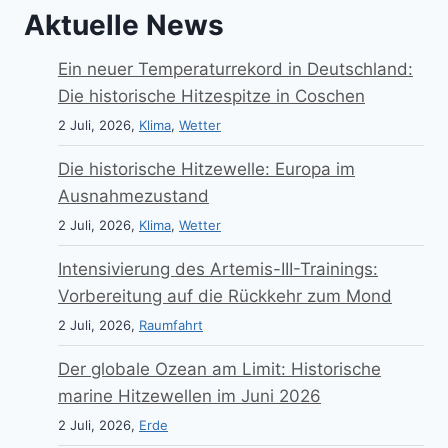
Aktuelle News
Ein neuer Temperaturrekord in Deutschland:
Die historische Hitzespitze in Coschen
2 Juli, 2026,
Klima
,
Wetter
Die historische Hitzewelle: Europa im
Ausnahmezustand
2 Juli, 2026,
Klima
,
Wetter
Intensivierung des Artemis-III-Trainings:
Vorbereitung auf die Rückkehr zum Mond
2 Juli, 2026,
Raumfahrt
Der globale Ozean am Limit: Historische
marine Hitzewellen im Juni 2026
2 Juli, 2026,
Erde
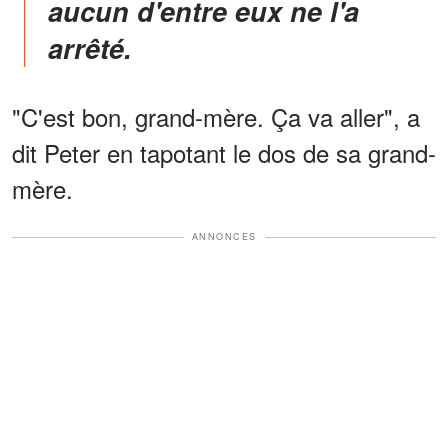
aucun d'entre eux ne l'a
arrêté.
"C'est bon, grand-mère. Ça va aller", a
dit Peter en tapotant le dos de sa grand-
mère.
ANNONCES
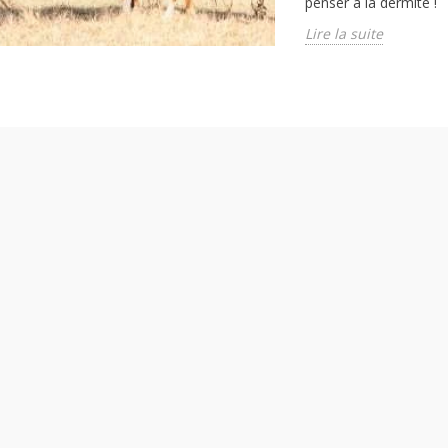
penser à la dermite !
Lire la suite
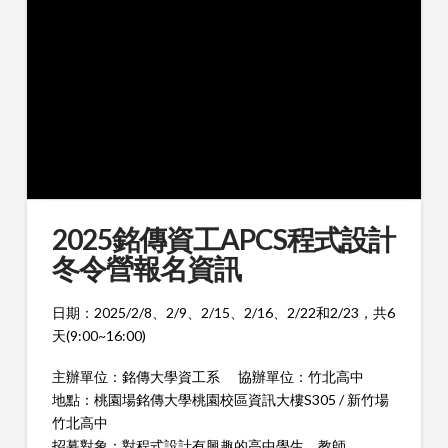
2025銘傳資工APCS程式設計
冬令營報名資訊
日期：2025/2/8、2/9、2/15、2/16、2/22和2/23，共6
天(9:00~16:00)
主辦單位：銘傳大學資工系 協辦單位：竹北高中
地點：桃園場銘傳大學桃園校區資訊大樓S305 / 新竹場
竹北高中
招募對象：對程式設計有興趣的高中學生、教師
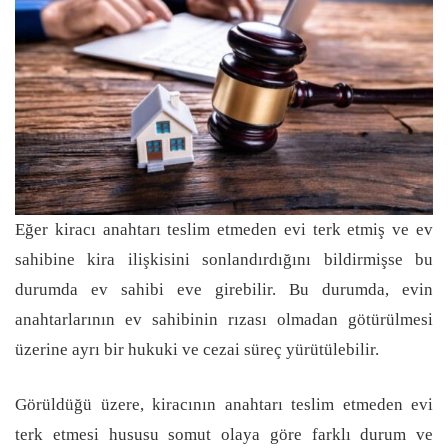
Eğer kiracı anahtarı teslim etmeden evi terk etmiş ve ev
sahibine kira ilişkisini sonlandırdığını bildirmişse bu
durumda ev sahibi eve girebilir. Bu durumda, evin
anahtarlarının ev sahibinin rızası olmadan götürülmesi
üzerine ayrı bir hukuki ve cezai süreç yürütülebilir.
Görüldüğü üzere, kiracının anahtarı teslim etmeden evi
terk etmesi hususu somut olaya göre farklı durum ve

———

◆ **Task description**
Take the entries above and restate them word for word, minus their images.

◆ **Reply**
Aktuelle News
Ein neuer Temperaturrekord in Deutschland:
Die historische Hitzespitze in Coschen
2 Juli, 2026,
Klima
,
Wetter
Die historische Hitzewelle: Europa im
Ausnahmezustand
2 Juli, 2026,
Klima
,
Wetter
Intensivierung des Artemis-III-Trainings:
Vorbereitung auf die Rückkehr zum Mond
2 Juli, 2026,
Raumfahrt
Der globale Ozean am Limit: Historische
marine Hitzewellen im Juni 2026
2 Juli, 2026,
Erde
aucun d'entre eux ne l'a
arrêté.
"C'est bon, grand-mère. Ça va aller", a
dit Peter en tapotant le dos de sa grand-
mère.
ANNONCES
penser à la dermite !
Lire la suite
2025銘傳資工APCS程式設計
冬令營報名資訊
日期：2025/2/8、2/9、2/15、2/16、2/22和2/23，共6
天(9:00~16:00)
主辦單位：銘傳大學資工系 協辦單位：竹北高中
地點：桃園場銘傳大學桃園校區資訊大樓S305 / 新竹場
竹北高中
招募對象：對程式設計有興趣的高中學生、教師
Eğer kiracı anahtarı teslim etmeden evi terk etmiş ve ev
sahibine kira ilişkisini sonlandırdığını bildirmişse bu
durumda ev sahibi eve girebilir. Bu durumda, evin
anahtarlarının ev sahibinin rızası olmadan götürülmesi
üzerine ayrı bir hukuki ve cezai süreç yürütülebilir.
Görüldüğü üzere, kiracının anahtarı teslim etmeden evi
terk etmesi hususu somut olaya göre farklı durum ve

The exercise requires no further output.